BPPKAD Klaim SILPA Bukan Akibat Lemah Serapan
Di sisi lain, Kepala BPPKAD Kota Kediri, Sugeng Wahyu, membeberkan rincian SILPA. Total dana yang tercatat mencapai Rp338.183.377.781,83. Namun, ia membantah anggapan bahwa jumlah besar ini lahir dari lemahnya penyerapan anggaran.
Menurut Sugeng, angka itu justru berasal dari pendapatan daerah yang melampaui target serta efisiensi belanja. Dari total SILPA, sebesar Rp330,94 miliar sudah dialokasikan di APBD awal, sehingga yang benar-benar masuk dalam Perubahan APBD hanya Rp7,24 miliar.

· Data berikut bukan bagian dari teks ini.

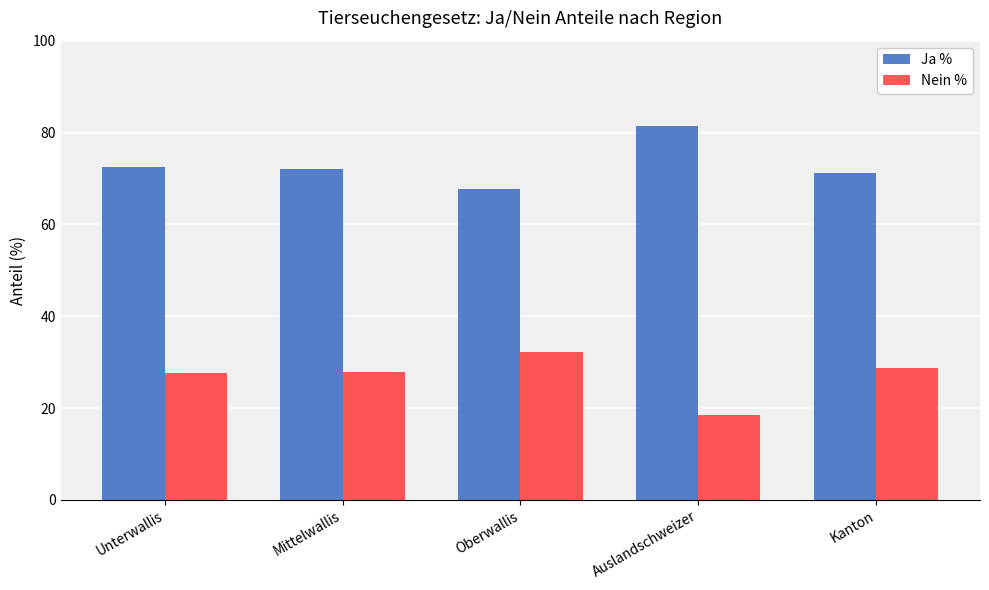

What is the total value across all series at Unterwallis?

100.0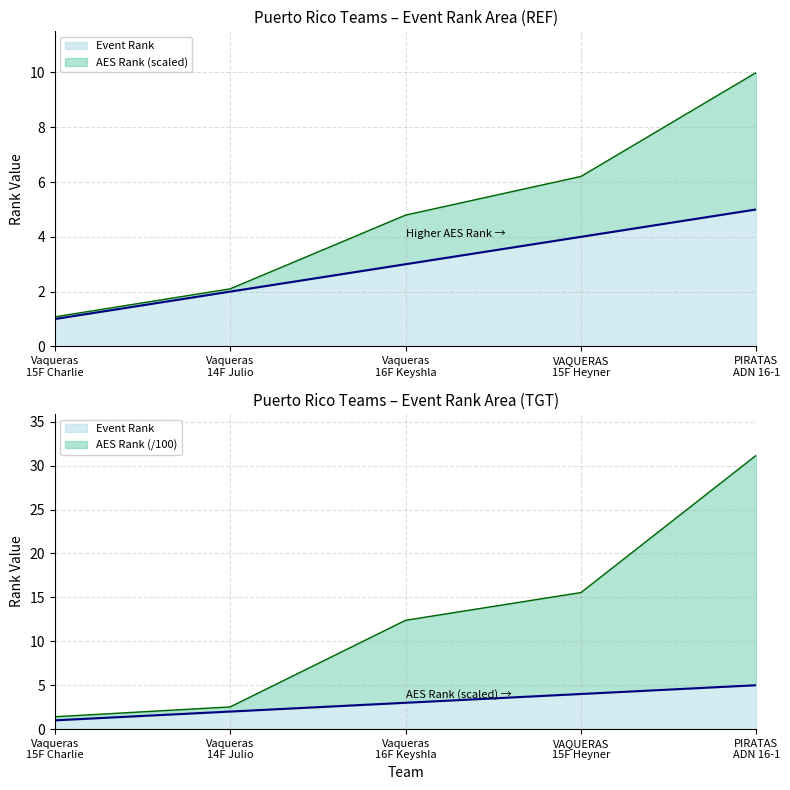

At which label is Event Rank closest to 3?

Vaqueras 16F Keyshla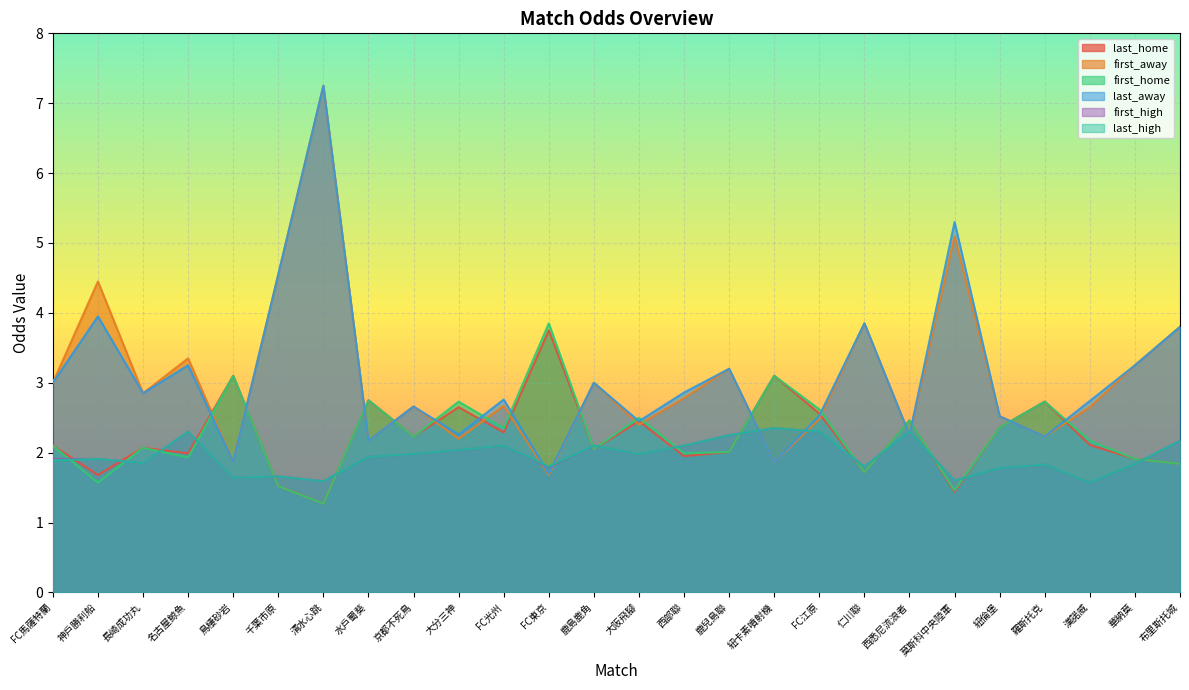

What is the sum of all first_away values?

80.1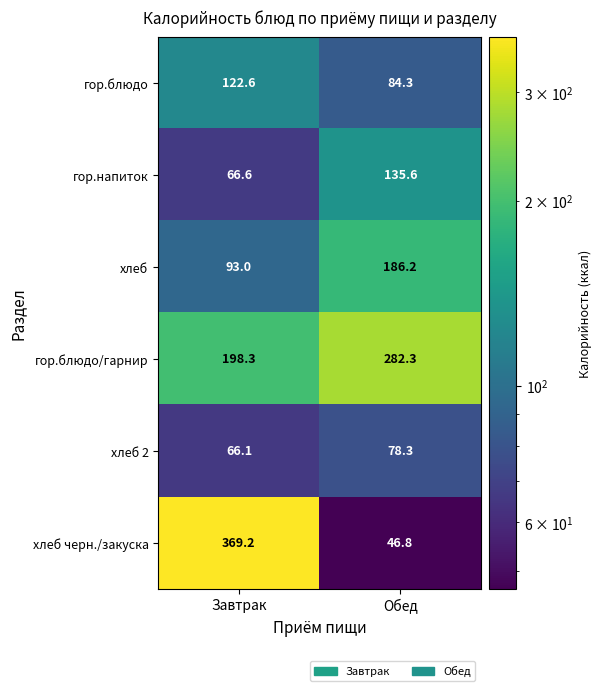

Count the number of data series in this chart.

6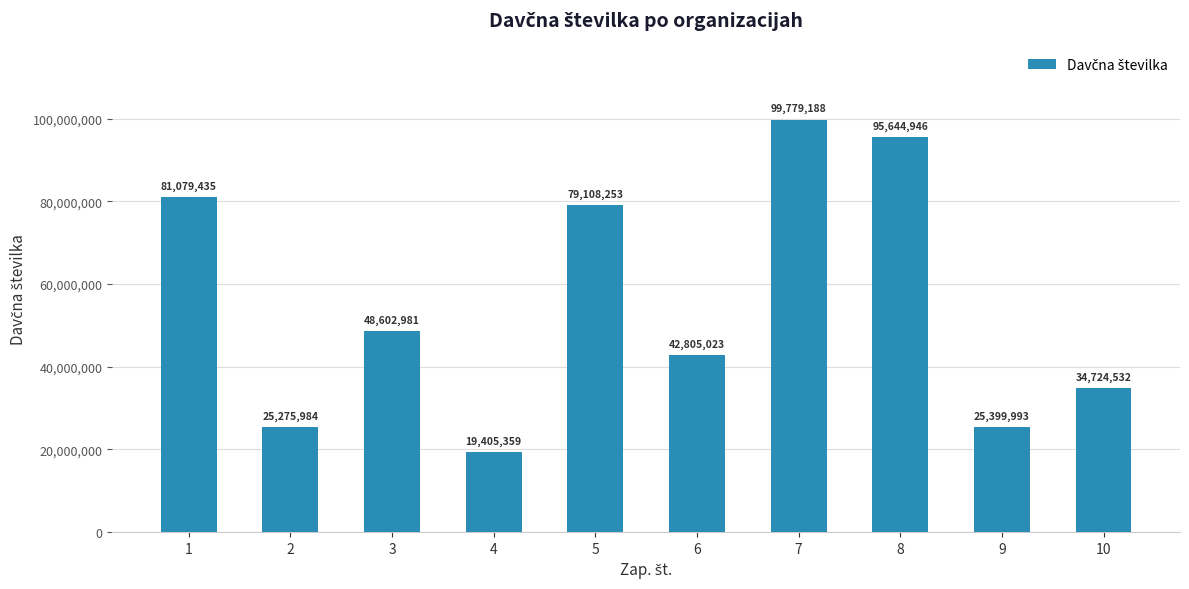

List the labels in order of value, smallest first.

4, 2, 9, 10, 6, 3, 5, 1, 8, 7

“Kondisi keuangan kita sehat. Tingkat penyerapan tetap stabil di angka 85–90 persen tiap tahun. SILPA ini akan diarahkan pada program prioritas, mulai pendidikan, kesehatan, sampai infrastruktur,” tegasnya.
Meski pemerintah kota menyebut kondisi keuangan “sehat”, fakta SILPA ratusan miliar tetap menimbulkan pertanyaan publik. Apakah kelebihan ini benar cerminan kinerja efisien, atau justru sinyal lemahnya perencanaan anggaran?
Yang jelas, DPRD berjanji tidak akan memberi ruang bagi dana SILPA mengendap sia-sia. Publik kini menunggu, apakah janji alokasi untuk kebutuhan mendasar benar-benar diwujudkan, atau lagi-lagi hanya berhenti sebagai jargon dalam dokumen APBD.